• Work to complete: Apart from the images, every record below must be given again without alteration.

Collected data
■ ■ ■

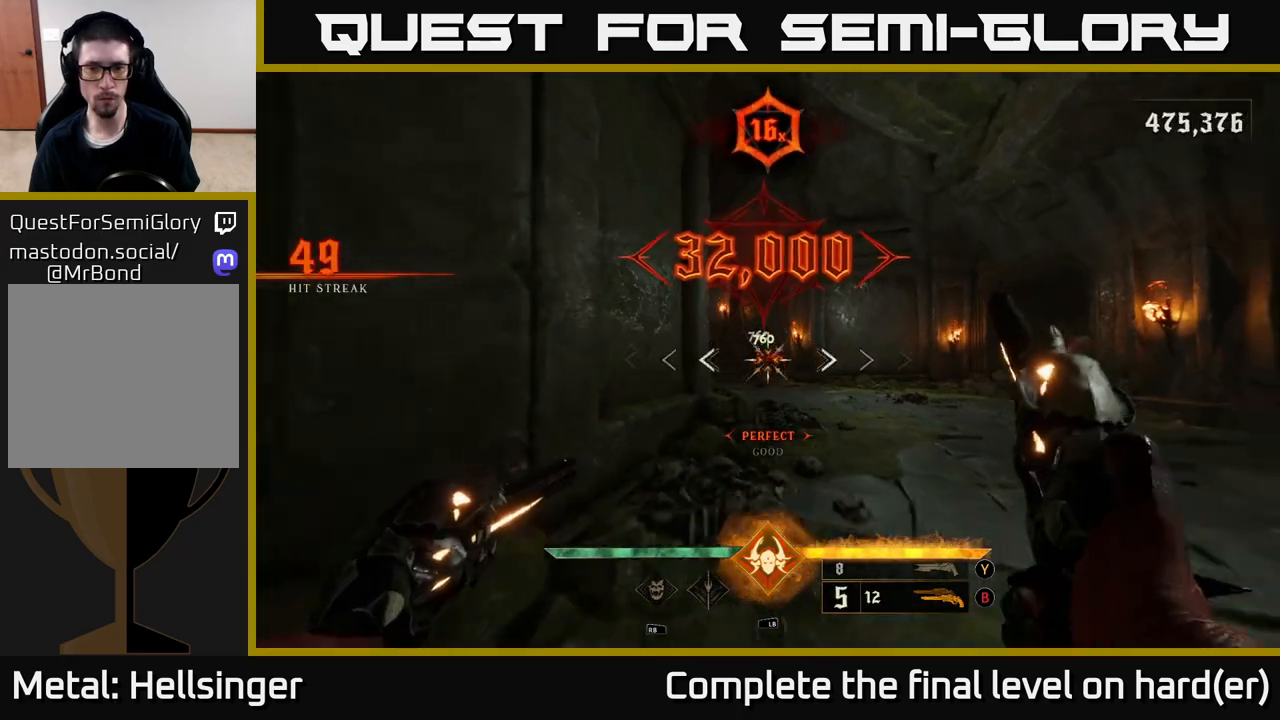
{"buttons": ["R2"], "left_stick": "left", "right_stick": "center", "events": [[50, "right_stick", "right"], [450, "right_stick", "center"], [467, "left_stick", "left"], [500, "R2", "down"]]}
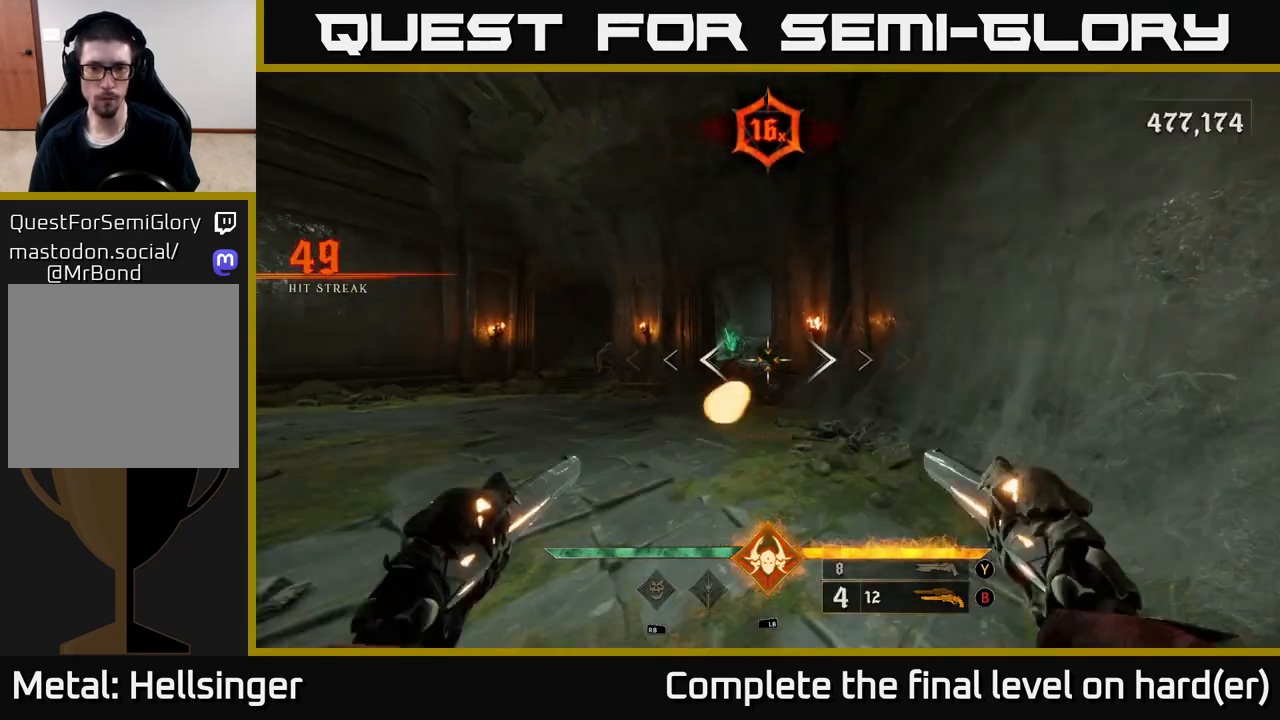
{"buttons": ["R2"], "left_stick": "center", "right_stick": "right", "events": [[50, "R2", "up"], [100, "left_stick", "center"], [367, "right_stick", "right"], [467, "R2", "down"]]}
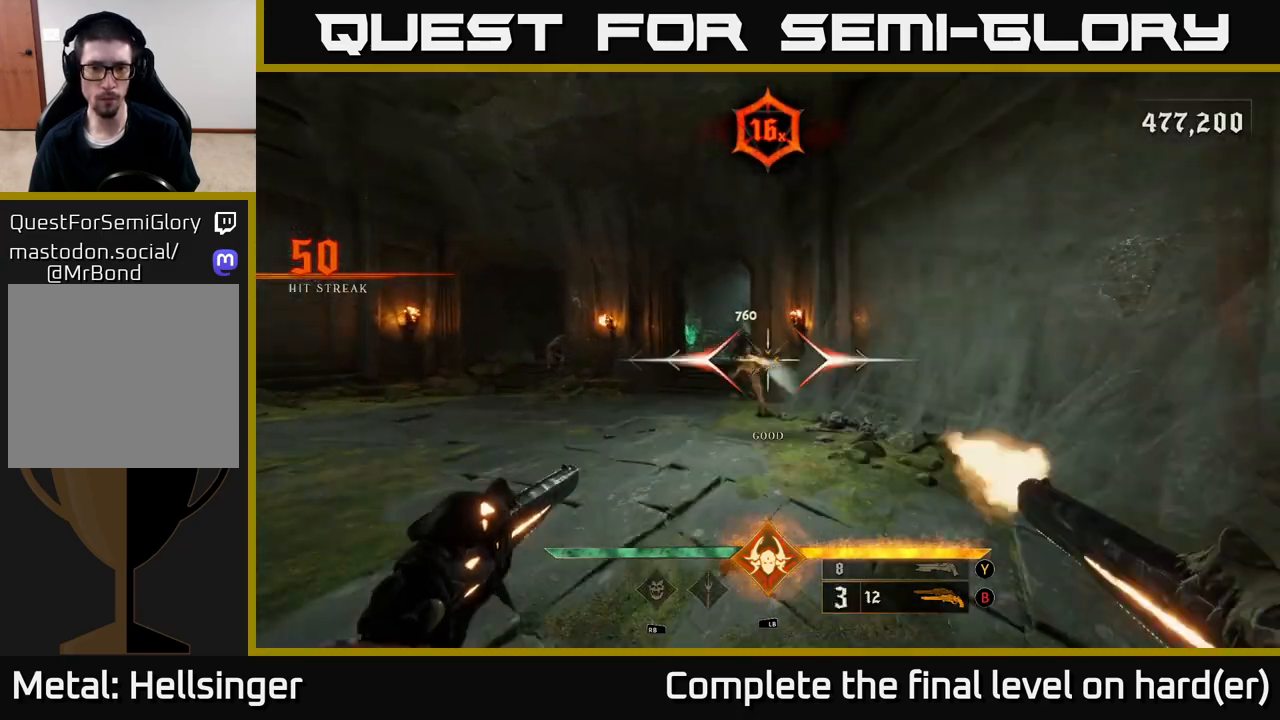
{"buttons": ["R2"], "left_stick": "up", "right_stick": "center", "events": [[17, "left_stick", "down"], [17, "right_stick", "center"], [67, "R2", "up"], [117, "left_stick", "center"], [417, "right_stick", "up-left"], [483, "R2", "down"], [483, "left_stick", "up"], [483, "right_stick", "center"]]}
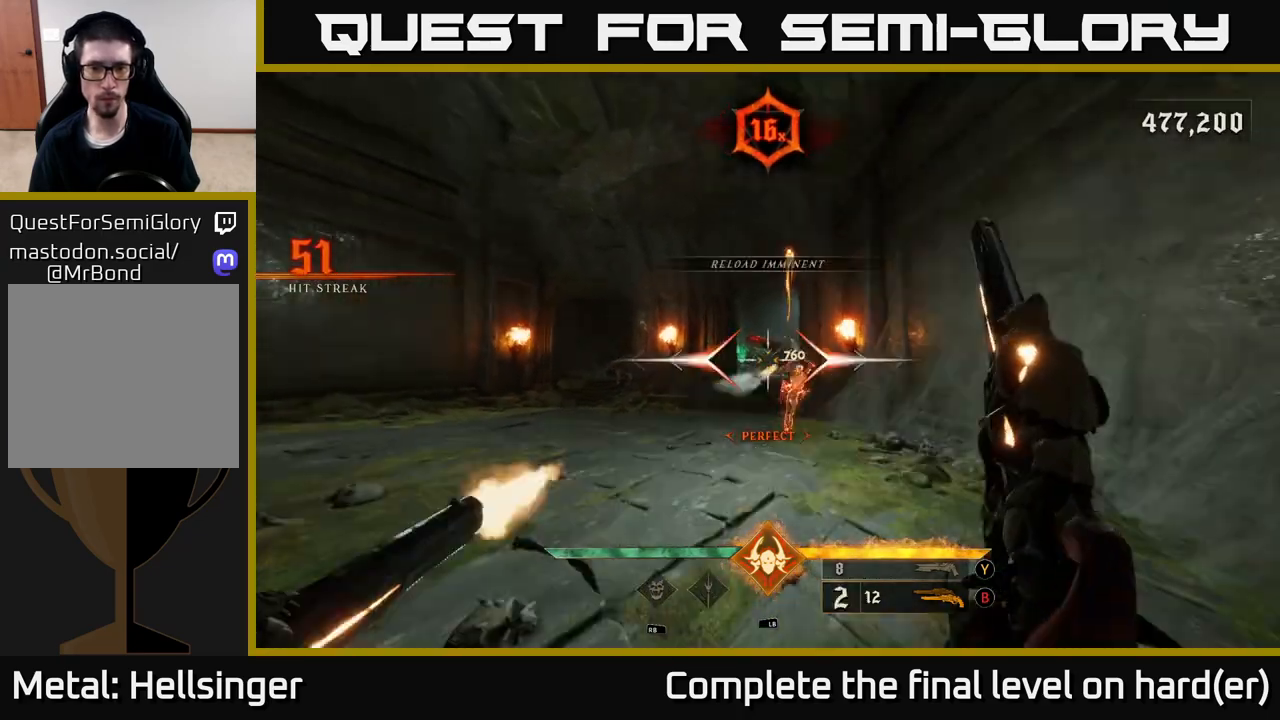
{"buttons": ["R2"], "left_stick": "center", "right_stick": "center", "events": [[67, "R2", "up"], [417, "R2", "down"], [467, "left_stick", "center"]]}
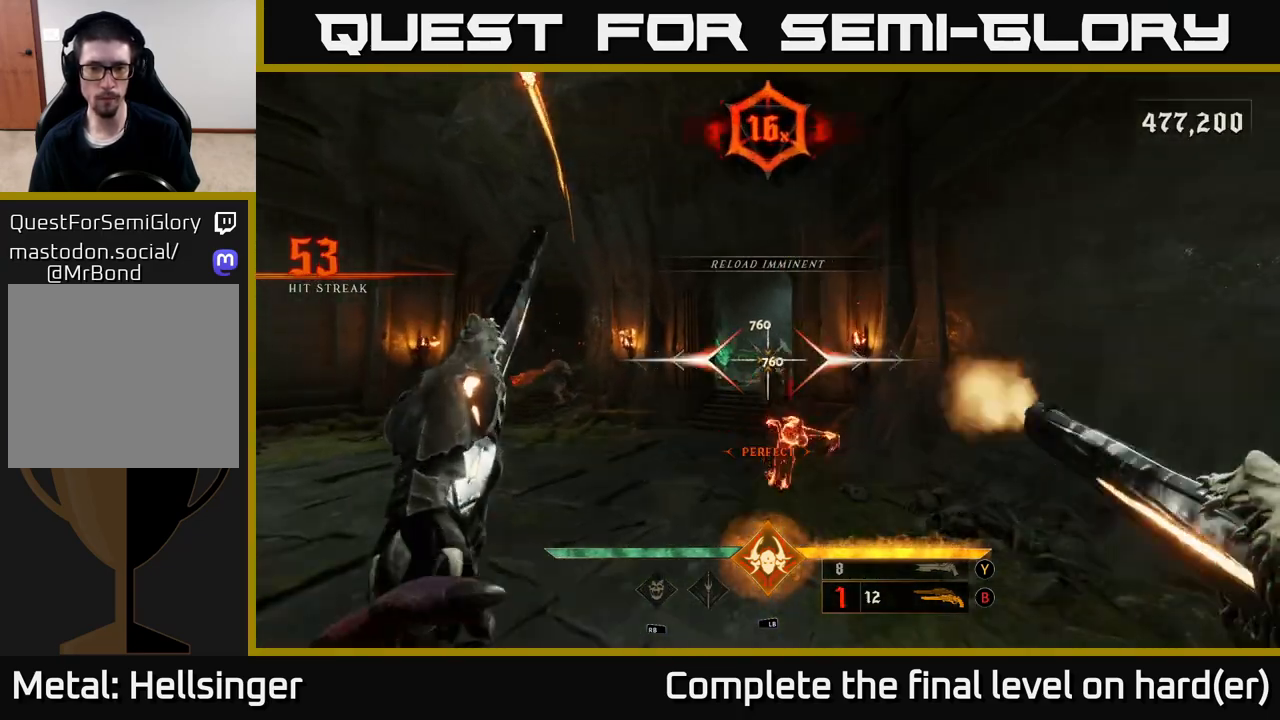
{"buttons": ["R2"], "left_stick": "up-right", "right_stick": "center", "events": [[17, "R2", "up"], [17, "left_stick", "down-right"], [167, "left_stick", "center"], [383, "left_stick", "up-right"], [417, "R2", "down"]]}
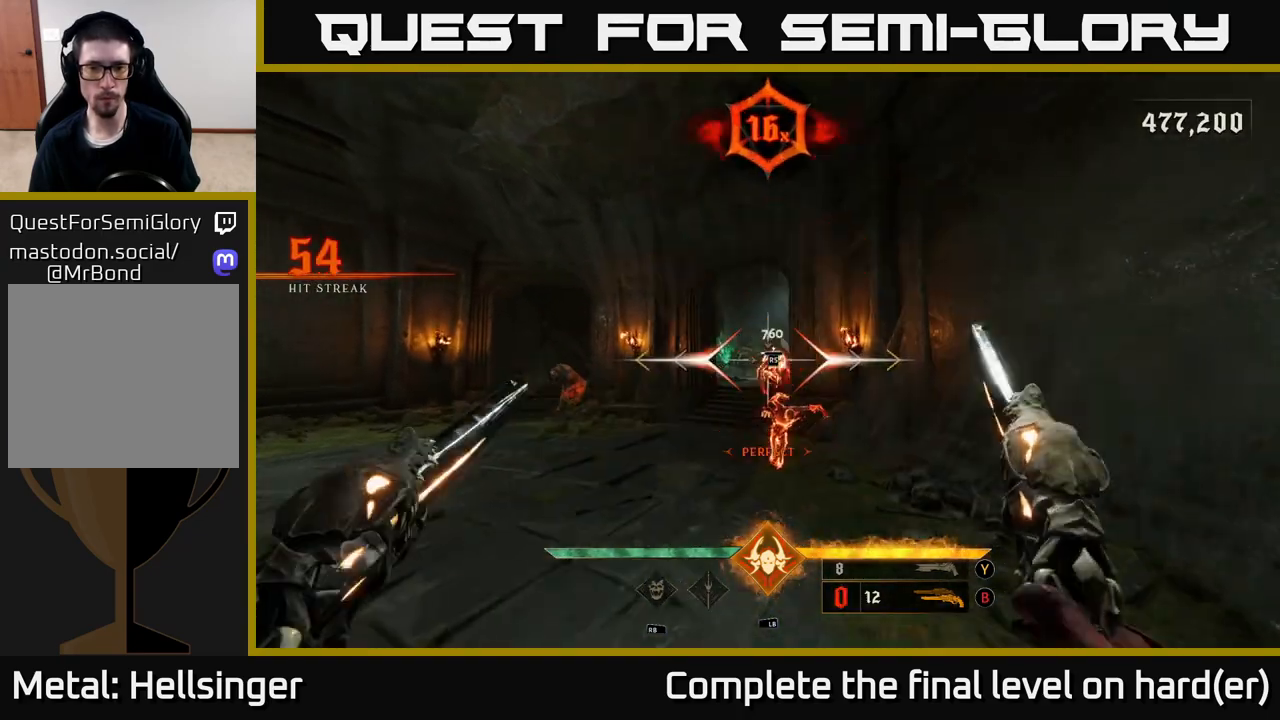
{"buttons": [], "left_stick": "up", "right_stick": "center", "events": [[17, "R2", "up"], [117, "left_stick", "down"], [217, "right_stick", "down"], [250, "left_stick", "center"], [367, "left_stick", "up"], [367, "right_stick", "center"], [400, "R2", "down"], [483, "R2", "up"]]}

■ ■ ■

• Answer:
{"buttons": ["R2"], "left_stick": "left", "right_stick": "center", "events": [[50, "right_stick", "right"], [450, "right_stick", "center"], [467, "left_stick", "left"], [500, "R2", "down"]]}
{"buttons": ["R2"], "left_stick": "center", "right_stick": "right", "events": [[50, "R2", "up"], [100, "left_stick", "center"], [367, "right_stick", "right"], [467, "R2", "down"]]}
{"buttons": ["R2"], "left_stick": "up", "right_stick": "center", "events": [[17, "left_stick", "down"], [17, "right_stick", "center"], [67, "R2", "up"], [117, "left_stick", "center"], [417, "right_stick", "up-left"], [483, "R2", "down"], [483, "left_stick", "up"], [483, "right_stick", "center"]]}
{"buttons": ["R2"], "left_stick": "center", "right_stick": "center", "events": [[67, "R2", "up"], [417, "R2", "down"], [467, "left_stick", "center"]]}
{"buttons": ["R2"], "left_stick": "up-right", "right_stick": "center", "events": [[17, "R2", "up"], [17, "left_stick", "down-right"], [167, "left_stick", "center"], [383, "left_stick", "up-right"], [417, "R2", "down"]]}
{"buttons": [], "left_stick": "up", "right_stick": "center", "events": [[17, "R2", "up"], [117, "left_stick", "down"], [217, "right_stick", "down"], [250, "left_stick", "center"], [367, "left_stick", "up"], [367, "right_stick", "center"], [400, "R2", "down"], [483, "R2", "up"]]}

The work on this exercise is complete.